‘Social-Shopping Study’ Defines New Breed of Shopper – the ‘Social Researcher’

November 12, 2007

This article is included in these additional categories:

Retail & E-Commerce

A new breed of online shopper – the “Social Researcher,” who places increased significant emphasis on peer feedback in product reviews when making purchasing decisions – is the focus of a recently completed study by the e-tailing group.

The “Social Shopping Study 2007,” commissioned by PowerReviews, surveyed 1,200 consumers who shop online at least four times per year, spending $500 or more annually.

The study sought (1) to understand how online shoppers use reviews to make informed buying decisions, and (2) to explore consumers’ preferences and interests in “Social Navigation” – or the ability to narrow product selections based on reviews from like-minded people with similar interests.

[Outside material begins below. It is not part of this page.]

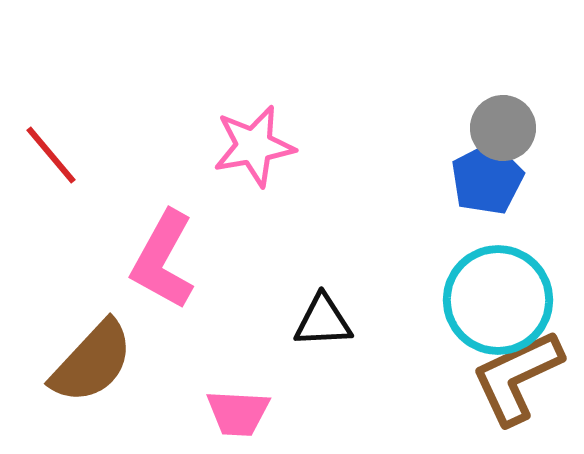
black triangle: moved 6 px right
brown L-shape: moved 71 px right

Some 70% of all online shoppers said customer reviews and ratings on a retailer’s website were extremely or very important when they are selecting and purchasing products, followed by 62% citing a top-rated products list (as rated by customers):

powerreviews-product-review-importance-of-customer-provided-content.jpg

Among the respondents, 65% were identified as Social Researchers – consumers who actively (always or most of the time) seek out and read customer reviews prior to making a purchase decision:

powerreviews-product-reviews-heavily-relied-on.jpg

Social Researchers were found to engage in the use of reviews across all behavioral areas at a rate 20% higher than average online shoppers:

  • 86% of Social Researchers find customer reviews extremely or very important, vs. 70% of all online shoppers.
  • 76% of Social Researchers find “top rated product” lists to be extremely or very important, vs. 62% of all online shoppers.
  • 64% of Social Researchers research products online more than half the time, no matter where they buy the product (store, web, catalog, etc.)

How online shoppers, particularly Social Researchers, perceive Social Navigation was also examined.

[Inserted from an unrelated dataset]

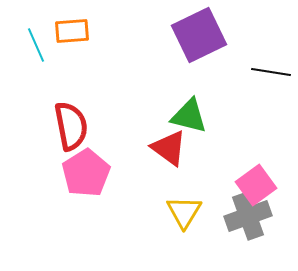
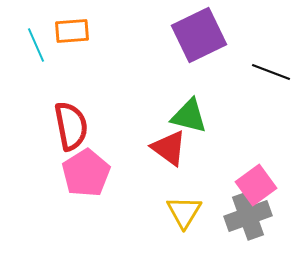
black line: rotated 12 degrees clockwise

  • Some 82% of Social Researchers (vs. 75% of all online shoppers) found reading reviews better than researching a product in-store with a knowledgeable sales associate.
  • 76% of Social Researchers (vs. 69% of all online shoppers) are more likely to shop on a retailer’s website - vs. its competitor site – if it offers social navigation.
  • 75% of Social Researches (vs. 64% of all online shoppers) found it extremely or very helpful to narrow product selection based on feedback from people like them (with similar interests).